Segment Start: EXCERPTED DATA
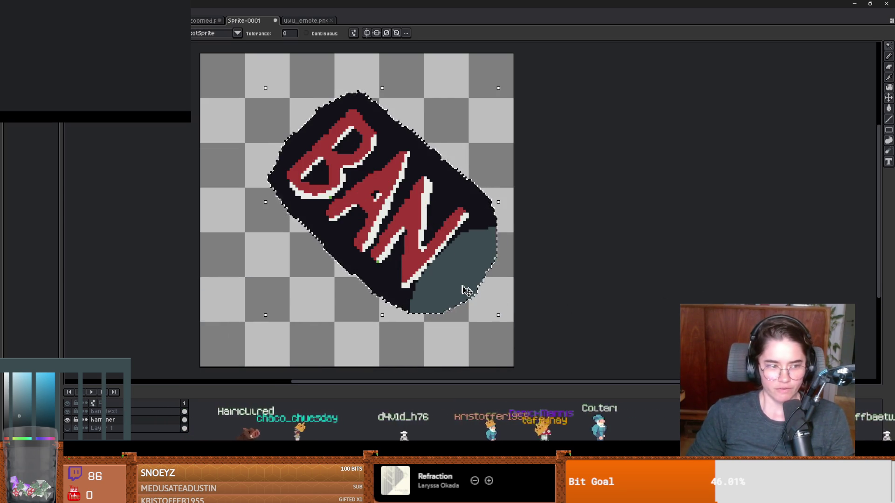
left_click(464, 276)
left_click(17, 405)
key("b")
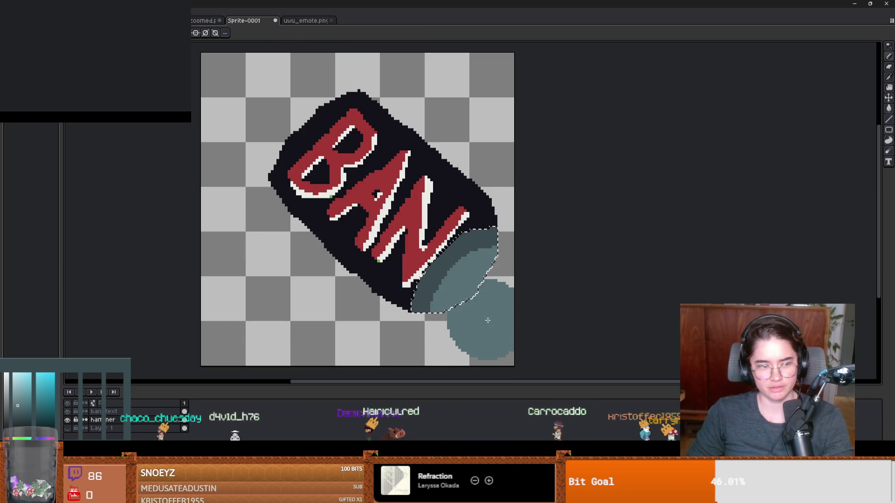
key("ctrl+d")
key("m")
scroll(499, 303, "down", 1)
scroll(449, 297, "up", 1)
Segment End: EXCERPTED DATA
PROBLEM STATEMENT
Which lines above contain the word "scroll"? List them.

ANSWER BELOW
scroll(499, 303, "down", 1)
scroll(449, 297, "up", 1)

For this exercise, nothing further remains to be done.